Part of what this means is that on the day a US design patent is issued, one does not really know very much about what the scope of its claim will turn out to be in licensing or in litigation.  One can make a bit of a guess, based upon the “references cited” and any other prior art of which one is aware.  But it’s only a guess.  Only at licensing time or litigation time will we know what prior art has been developed at that point.  Only by looking at that later-developed prior art (to see how close it is) would we be in a position to opine as to the claim scope at that time.

Returning to the question as presented … Can an RCD be used at litigation time to attempt to constrain the scope of the claim of a US design patent?  And the answer is, I am unable to think of any reason why an RCD should somehow be ineligible for this purpose merely because it is an RCD.  It seems to me that an RCD would be as good a candidate as a US utility patent or US design patent or newspaper clipping for this purpose.

Is there a case that says “yes you can cite an RCD to try to attack a US design patent”?  I don’t know.  I have not seen such a case.  But I don’t think you need a case that says this.  You can simply read 35 USC § 102 which lists the sorts of things that are citable as references.  (RCDs seems to be just as eligible under 35 USC § 102 as US utility patents or US design patents or newspaper clippings.)  And you can point to all ten (ten!) of the granted US design patents that seem to exist that happen to list an RCD as a “reference cited”.

I’m sure we have many alert readers with views about this.  Won’t you please post a comment or two?

2 Replies to “Using an RCD to try to defeat a US design patent?”

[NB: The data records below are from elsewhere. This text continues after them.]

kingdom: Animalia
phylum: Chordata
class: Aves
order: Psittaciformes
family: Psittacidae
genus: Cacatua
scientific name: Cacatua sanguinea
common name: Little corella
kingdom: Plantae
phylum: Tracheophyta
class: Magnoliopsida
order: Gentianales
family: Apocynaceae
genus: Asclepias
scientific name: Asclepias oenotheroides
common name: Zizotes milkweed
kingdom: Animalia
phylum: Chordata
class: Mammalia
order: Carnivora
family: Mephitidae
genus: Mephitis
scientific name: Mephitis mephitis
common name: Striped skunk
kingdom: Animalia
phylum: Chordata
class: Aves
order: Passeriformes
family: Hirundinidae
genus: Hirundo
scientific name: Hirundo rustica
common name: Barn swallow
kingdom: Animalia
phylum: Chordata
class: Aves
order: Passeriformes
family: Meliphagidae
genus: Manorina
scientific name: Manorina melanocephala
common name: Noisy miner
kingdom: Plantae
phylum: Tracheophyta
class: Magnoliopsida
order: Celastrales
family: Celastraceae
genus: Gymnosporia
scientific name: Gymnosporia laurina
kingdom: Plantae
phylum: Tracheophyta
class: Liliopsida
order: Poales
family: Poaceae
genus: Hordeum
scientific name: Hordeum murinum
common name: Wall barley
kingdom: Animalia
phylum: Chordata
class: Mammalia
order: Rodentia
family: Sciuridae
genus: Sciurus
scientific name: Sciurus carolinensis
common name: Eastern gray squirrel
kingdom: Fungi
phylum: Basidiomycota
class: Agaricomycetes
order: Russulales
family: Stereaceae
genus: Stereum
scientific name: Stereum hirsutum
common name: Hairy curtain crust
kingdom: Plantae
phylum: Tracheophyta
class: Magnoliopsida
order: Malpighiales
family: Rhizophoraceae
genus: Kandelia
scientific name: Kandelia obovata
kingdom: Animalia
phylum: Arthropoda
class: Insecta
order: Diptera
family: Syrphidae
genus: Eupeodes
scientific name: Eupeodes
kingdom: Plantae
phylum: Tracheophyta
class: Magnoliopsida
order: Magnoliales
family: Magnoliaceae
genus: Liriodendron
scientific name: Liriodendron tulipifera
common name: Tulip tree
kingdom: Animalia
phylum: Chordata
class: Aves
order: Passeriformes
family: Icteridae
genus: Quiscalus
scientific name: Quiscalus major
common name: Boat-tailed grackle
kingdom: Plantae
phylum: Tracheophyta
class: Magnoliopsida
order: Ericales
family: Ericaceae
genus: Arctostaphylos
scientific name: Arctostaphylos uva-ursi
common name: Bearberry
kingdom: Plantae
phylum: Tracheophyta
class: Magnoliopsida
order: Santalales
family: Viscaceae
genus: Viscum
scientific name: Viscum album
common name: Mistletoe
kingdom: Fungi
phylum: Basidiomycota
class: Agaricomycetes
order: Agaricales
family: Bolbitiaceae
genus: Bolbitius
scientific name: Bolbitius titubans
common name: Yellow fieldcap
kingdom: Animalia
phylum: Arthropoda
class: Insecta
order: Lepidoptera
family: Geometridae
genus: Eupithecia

  1. Really nice article. I have found very amusing that US D649,746 lists the RCD as LU (the applicant’s country) and not as EM (OHIM’s two letter code)! US D628,770 also lists one of the RCD’s as IT instead of EM. It just shows how little it is used in practice.
    To be honest, it’s not that easy to cite a RCD. I find the free and commercial design databases to be somewhat lacking in terms of RCD search capabilities. Any suggestion for a good RCD database, free or otherwise?